::: Testo di partenza :::
La dinamica aperta dal Maggio del 68 e globalmente intesa, durò fino alla fine degli anni 70 e indusse le borghesie di diversi Paesi del mondo a concedere riforme sotto la spinta della pressione delle masse e per contenerne la portata. Fu così che, non solo migliorarono i salari e in generale le condizioni di lavoro, ma anche la sfera culturale e sociale subì l’influsso positivo di quel movimento: il clima claustrofobico e soffocante degli anni 50 e 60 fu squarciato e trovarono maggiore spazio le rivendicazioni dei settori oppressi e delle minoranze, mentre fasce più ampie della società poterono sperimentare una partecipazione fino ad allora inedita.
Questa situazione si protrasse fino alla fine degli anni 70, quando cominciò la controffensiva del capitale per riprendersi, con gli interessi, quanto aveva dovuto concedere. Ma questa è un’altra storia, che richiede un articolo a parte. Soffermiamoci allora sul Maggio francese.
La novità di un giovane movimento studentesco
Il 68 in Francia vide l’irruzione sulla scena politica di una nuova e giovane generazione giunta alla vita adulta senza essere passata attraverso la tragedia della Seconda guerra mondiale, ma sullo sfondo sociale della crescita economica indotta dal boom degli anni 60 in un regime politico – quello gollista della Quinta Repubblica – basato su un sistema presidenziale di tipo bonapartista tutto sommato stabile.
Questa giovane generazione respirava un clima politico ispirato, più in generale, alla lotta guerrigliera del “Che” Guevara fino alla sua morte nella sfortunata spedizione in Bolivia e alla vittoriosa resistenza del piccolo “Davide” vietnamita contro il “Golia” statunitense; alle numerose insurrezioni nei paesi coloniali, come pure a un incipiente processo di crisi dell’apparato stalinista internazionale; e, più in particolare, alle lotte studentesche sviluppatesi coevamente in Germania e in Italia.
Le contraddizioni aperte dalla scolarizzazione di massa in un’università dominata da un ordinamento fortemente repressivo aprirono la strada all’apparizione di un inatteso fenomeno storico‑sociale: infatti, le trasformazioni nelle società occidentali del dopoguerra, l’esplosione demografica, un’intensa urbanizzazione e l’accentuarsi dell’industrializzazione, determinarono l’allargamento dell’accesso all’istruzione superiore e universitaria favorendo l’ampliamento di una base studentesca dalle origini sociali non borghesi. Il peso sociale degli studenti si accrebbe con l’espansione delle cittadelle universitarie. Contemporaneamente, l’ingresso nel mercato del lavoro di una manodopera più istruita mise maggiormente in sintonia, come vedremo, il movimento studentesco e quello operaio.
:::
Consegne
A - Nel testo sul Maggio francese, fino a quando si protrasse la dinamica aperta dal Maggio del 68?
B - Ricopia dal testo sul Maggio francese il passo che va da "La novità di" fino a "tutto sommato stabile." incluso.
C - Traduci in inglese questa frase del testo sul Maggio francese: «Il peso sociale degli studenti si accrebbe con l’espansione delle cittadelle universitarie.»
::: Dati forniti :::
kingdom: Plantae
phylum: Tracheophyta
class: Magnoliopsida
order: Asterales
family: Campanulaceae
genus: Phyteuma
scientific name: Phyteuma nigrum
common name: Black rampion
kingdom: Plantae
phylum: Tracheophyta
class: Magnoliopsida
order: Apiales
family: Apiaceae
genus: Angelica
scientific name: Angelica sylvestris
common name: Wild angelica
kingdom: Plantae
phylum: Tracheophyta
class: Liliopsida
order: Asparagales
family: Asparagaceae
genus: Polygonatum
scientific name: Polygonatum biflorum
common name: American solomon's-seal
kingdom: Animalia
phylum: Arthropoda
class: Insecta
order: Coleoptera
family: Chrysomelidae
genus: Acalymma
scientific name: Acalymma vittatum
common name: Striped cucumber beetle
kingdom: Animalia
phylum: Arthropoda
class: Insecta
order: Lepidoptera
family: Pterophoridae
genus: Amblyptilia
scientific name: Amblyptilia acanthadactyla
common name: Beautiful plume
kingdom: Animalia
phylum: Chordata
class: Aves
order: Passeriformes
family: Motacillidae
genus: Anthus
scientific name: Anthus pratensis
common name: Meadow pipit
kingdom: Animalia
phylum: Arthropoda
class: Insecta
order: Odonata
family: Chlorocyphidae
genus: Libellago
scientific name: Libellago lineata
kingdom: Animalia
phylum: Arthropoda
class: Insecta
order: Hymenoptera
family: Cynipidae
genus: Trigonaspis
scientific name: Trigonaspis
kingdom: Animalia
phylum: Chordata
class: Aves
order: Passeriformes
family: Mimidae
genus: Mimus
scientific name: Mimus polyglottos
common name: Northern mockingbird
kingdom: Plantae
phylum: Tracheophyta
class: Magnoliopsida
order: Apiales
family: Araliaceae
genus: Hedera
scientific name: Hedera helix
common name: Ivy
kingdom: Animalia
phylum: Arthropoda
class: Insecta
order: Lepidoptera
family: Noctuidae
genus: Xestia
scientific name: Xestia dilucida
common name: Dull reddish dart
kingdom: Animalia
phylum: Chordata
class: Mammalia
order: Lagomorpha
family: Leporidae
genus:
:::
Soluzioni
A - Durò fino alla fine degli anni 70.

B -
La novità di un giovane movimento studentesco
Il 68 in Francia vide l’irruzione sulla scena politica di una nuova e giovane generazione giunta alla vita adulta senza essere passata attraverso la tragedia della Seconda guerra mondiale, ma sullo sfondo sociale della crescita economica indotta dal boom degli anni 60 in un regime politico – quello gollista della Quinta Repubblica – basato su un sistema presidenziale di tipo bonapartista tutto sommato stabile.

C - The social weight of students grew with the expansion of university campuses.